Вернувшись почти через три года, – он еще долго добирался из Владивостока в Петербург, проехав, таким образом, по суше через всю Россию, – он наконец смог сдвинуть роман с мертвой точки и в общих чертах дотащил его до финала к 1857 году. В 1859 году роман начинается печататься у Краевского в журнале «Отечественные записки», потому что Гончарову страшно не нравится литература критического реализма, он никогда бы не отдал свое произведение в «Современник». Интересно, что Некрасов при своей широкой душе простил ему те явные нападки, которые в романе содержатся. Более того, Добролюбов написал восторженную статью «Что такое обломовщина?» для «Современника». С тех пор считается, что роман Гончарова – это роман о страшной русской апатии, о русском типе, который хотел бы, конечно, в силу своей талантливости послужить отечеству, но не может развернуться из-за ужасных социальных условий.
На самом деле Гончаров взялся за роман с единственной целью: разобраться со своим личным неврозом, разобраться с собственными душевными проблемами, а часто – с собственными душевными болезнями. Гончаров разбирается с собственным роковым недугом, точнее, с психическим заболеванием. Можно назвать его маниакальным синдромом, когда припадки лихорадочной деятельности чередуются с такими же долгими периодами непобедимой апатии. Но получилось у него, как всегда получается у русских писателей: желая решить проблему, они начинают эту проблему любить. Более того, писатель начинает существование проблемы подсознательно оправдывать, и в итоге получается, что так и надо. Твоя болезнь есть норма, а все остальное отвратительно.

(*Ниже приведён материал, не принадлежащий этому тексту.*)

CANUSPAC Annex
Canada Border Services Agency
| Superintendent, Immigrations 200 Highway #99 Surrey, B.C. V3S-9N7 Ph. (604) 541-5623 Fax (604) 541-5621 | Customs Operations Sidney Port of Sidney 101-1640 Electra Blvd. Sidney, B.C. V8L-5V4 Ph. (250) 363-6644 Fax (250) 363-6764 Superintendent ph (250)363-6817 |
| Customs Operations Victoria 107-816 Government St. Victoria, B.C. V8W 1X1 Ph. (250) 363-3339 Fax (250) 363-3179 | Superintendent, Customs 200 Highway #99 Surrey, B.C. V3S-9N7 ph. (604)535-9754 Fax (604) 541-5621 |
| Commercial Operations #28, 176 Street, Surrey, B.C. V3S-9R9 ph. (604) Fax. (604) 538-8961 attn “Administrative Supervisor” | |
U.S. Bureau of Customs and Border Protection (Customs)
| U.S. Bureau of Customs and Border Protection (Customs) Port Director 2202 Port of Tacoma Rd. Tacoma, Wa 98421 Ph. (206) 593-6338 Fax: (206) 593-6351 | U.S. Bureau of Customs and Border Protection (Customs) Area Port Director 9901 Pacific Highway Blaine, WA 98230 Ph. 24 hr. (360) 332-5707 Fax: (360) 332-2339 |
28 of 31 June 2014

Когда Тургенев говорил о Гончарове, он совершенно справедливо указывал на то, что роман «Обломов» – это, конечно, роман не о спячке одного человека. Это роман о спячке общества, о тяжелом, мучительном состоянии, когда все общество понимает, что ему нельзя так долго лежать на диване, надо как-то встать. Из деревни пишут, что все плохо, Захар распустился, постоянно приходят гости и требуют участия. Но мы продолжаем лежать – может быть, потому, что такое лежание называем стабильностью. А возможно, потому, что все равно ничего не можем сделать. Да и политическая обстановка не располагает. И продолжается этот душный, жирный сон разума, который ведет, как в романе, к ожирению сердца. Продолжается это мучительное состояние между сном и бодрствованием. Состояние, которое мы испытываем, когда собираемся в школу: понимаем, что надо вставать, но говорим себе – «еще десять минут». И вот за это время, за эти последние сладкие десять минут под теплым одеялом, когда вокруг сгущается жестокий холодный мир, мы можем пережить все, о чем написаны пятьсот страниц «Обломова». Это и есть наш главный опыт: мотивация заставить себя встать – всегда главное, что есть в человеке.

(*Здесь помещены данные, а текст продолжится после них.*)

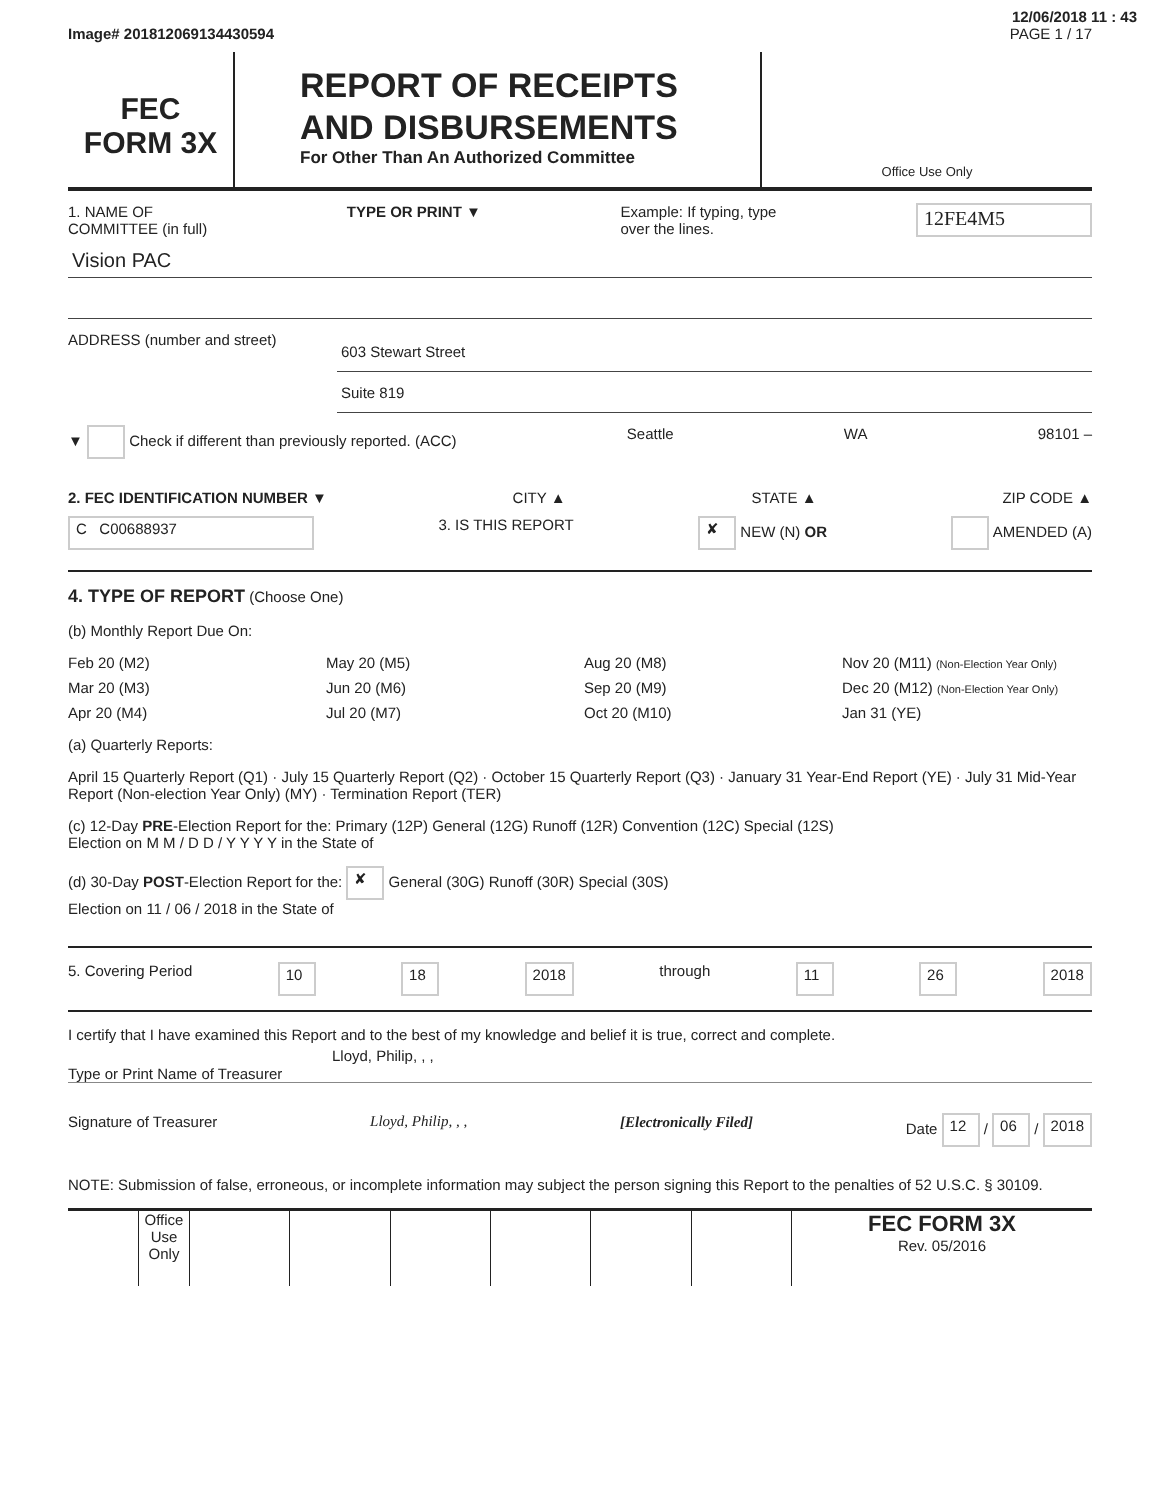12/06/2018 11 : 43
Image# 201812069134430594 PAGE 1 / 17
FEC
FORM 3X
REPORT OF RECEIPTS
AND DISBURSEMENTS
For Other Than An Authorized Committee
Office Use Only
1. NAME OF
COMMITTEE (in full) TYPE OR PRINT ▼ Example: If typing, type
over the lines. 12FE4M5
Vision PAC
ADDRESS (number and street)
603 Stewart Street
Suite 819
▼ Check if different than previously reported. (ACC) Seattle WA 98101 –
2. FEC IDENTIFICATION NUMBER ▼ CITY ▲ STATE ▲ ZIP CODE ▲
C C00688937 3. IS THIS REPORT ✘ NEW (N) OR AMENDED (A)
4. TYPE OF REPORT (Choose One)
(b) Monthly Report Due On:
Feb 20 (M2) May 20 (M5) Aug 20 (M8) Nov 20 (M11) (Non-Election Year Only) Mar 20 (M3) Jun 20 (M6) Sep 20 (M9) Dec 20 (M12) (Non-Election Year Only) Apr 20 (M4) Jul 20 (M7) Oct 20 (M10) Jan 31 (YE)
(a) Quarterly Reports:
April 15 Quarterly Report (Q1) · July 15 Quarterly Report (Q2) · October 15 Quarterly Report (Q3) · January 31 Year-End Report (YE) · July 31 Mid-Year Report (Non-election Year Only) (MY) · Termination Report (TER)
(c) 12-Day PRE-Election Report for the: Primary (12P) General (12G) Runoff (12R) Convention (12C) Special (12S)
Election on M M / D D / Y Y Y Y in the State of
(d) 30-Day POST-Election Report for the: ✘ General (30G) Runoff (30R) Special (30S)
Election on 11 / 06 / 2018 in the State of
5. Covering Period 10 18 2018 through 11 26 2018
I certify that I have examined this Report and to the best of my knowledge and belief it is true, correct and complete.
Type or Print Name of Treasurer Lloyd, Philip, , ,
Signature of Treasurer Lloyd, Philip, , , [Electronically Filed] Date 12 / 06 / 2018
NOTE: Submission of false, erroneous, or incomplete information may subject the person signing this Report to the penalties of 52 U.S.C. § 30109.
Office Use Only
FEC FORM 3X
Rev. 05/2016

В «Обломове» такой мотивации нет. Но, описывая такое состояние общества, этот паралич, затянувшийся сон, в котором деградирует все абсолютно, вплоть до обоев, Гончаров вдруг неожиданно, к концу примерно второй трети романа, приходит не просто к оправданию такого состояния, но к мысли о том, что так, может быть, и надо, что, возможно, это идеал.
Мы все помним, что произошло в «Сне Обломова», который является квинтэссенцией всей книги. На плетень, ограждавший владения Обломова от прочей территории, упало дерево, но плетень как-то уцелел. А когда его попытались починить, плетень рухнул весь. Было крыльцо, которое двадцать лет шаталось. Его починили, и оно сразу рухнуло, уже безнадежно. Был диван, весь перетянутый, из которого торчал жесткий конский волос. Во время очередной попытки его перетянуть он весь трагически треснул и развалился. То есть любая попытка улучшить, спасти, модернизировать, привнести инновации в Обломовку заканчивается тем, что Обломовка, рассчитанная на крайне медленное существование, трещит по швам и в итоге падает. Единственный способ ее сохранить – это ничего в ней не менять.
Больше того, когда Гончаров начинает в финале описывать разговор Ольги Ильинской со Штольцем, она говорит:
– Я люблю его не по-прежнему, но есть что-то, что я люблю в нем, чему я, кажется, осталась верна и не изменюсь, как иные…
– За то, что в нем дороже всякого ума: честное, верное сердце! – подхватывает Штольц. – …В душе его всегда будет чисто, светло, честно… Это хрустальная, прозрачная душа.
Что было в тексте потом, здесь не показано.